**Work item:** Extract the final stretch of the data: the line that contains "-14,7 +14,7 @@" and every line after it, unaltered, and no other lines.

==================================================

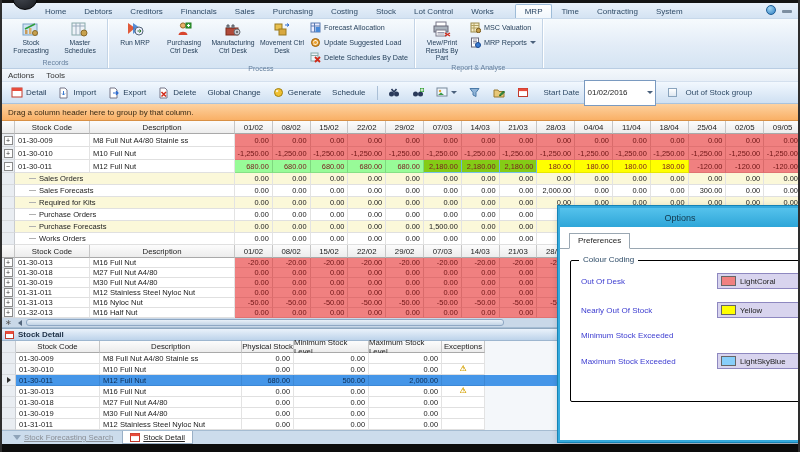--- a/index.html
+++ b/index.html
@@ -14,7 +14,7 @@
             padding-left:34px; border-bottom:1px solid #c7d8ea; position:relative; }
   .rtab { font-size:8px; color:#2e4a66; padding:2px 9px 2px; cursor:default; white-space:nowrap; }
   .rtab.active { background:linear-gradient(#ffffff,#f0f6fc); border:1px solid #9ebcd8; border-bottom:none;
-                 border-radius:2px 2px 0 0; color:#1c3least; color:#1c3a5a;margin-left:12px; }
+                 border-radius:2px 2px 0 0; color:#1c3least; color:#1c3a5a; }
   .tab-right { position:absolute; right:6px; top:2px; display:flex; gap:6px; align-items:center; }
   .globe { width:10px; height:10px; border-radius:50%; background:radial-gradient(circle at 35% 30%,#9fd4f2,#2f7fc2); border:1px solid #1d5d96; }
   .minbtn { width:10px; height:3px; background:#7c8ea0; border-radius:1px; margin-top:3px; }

==================================================

**Response to the exercise:**
@@ -14,7 +14,7 @@
             padding-left:34px; border-bottom:1px solid #c7d8ea; position:relative; }
   .rtab { font-size:8px; color:#2e4a66; padding:2px 9px 2px; cursor:default; white-space:nowrap; }
   .rtab.active { background:linear-gradient(#ffffff,#f0f6fc); border:1px solid #9ebcd8; border-bottom:none;
-                 border-radius:2px 2px 0 0; color:#1c3least; color:#1c3a5a;margin-left:12px; }
+                 border-radius:2px 2px 0 0; color:#1c3least; color:#1c3a5a; }
   .tab-right { position:absolute; right:6px; top:2px; display:flex; gap:6px; align-items:center; }
   .globe { width:10px; height:10px; border-radius:50%; background:radial-gradient(circle at 35% 30%,#9fd4f2,#2f7fc2); border:1px solid #1d5d96; }
   .minbtn { width:10px; height:3px; background:#7c8ea0; border-radius:1px; margin-top:3px; }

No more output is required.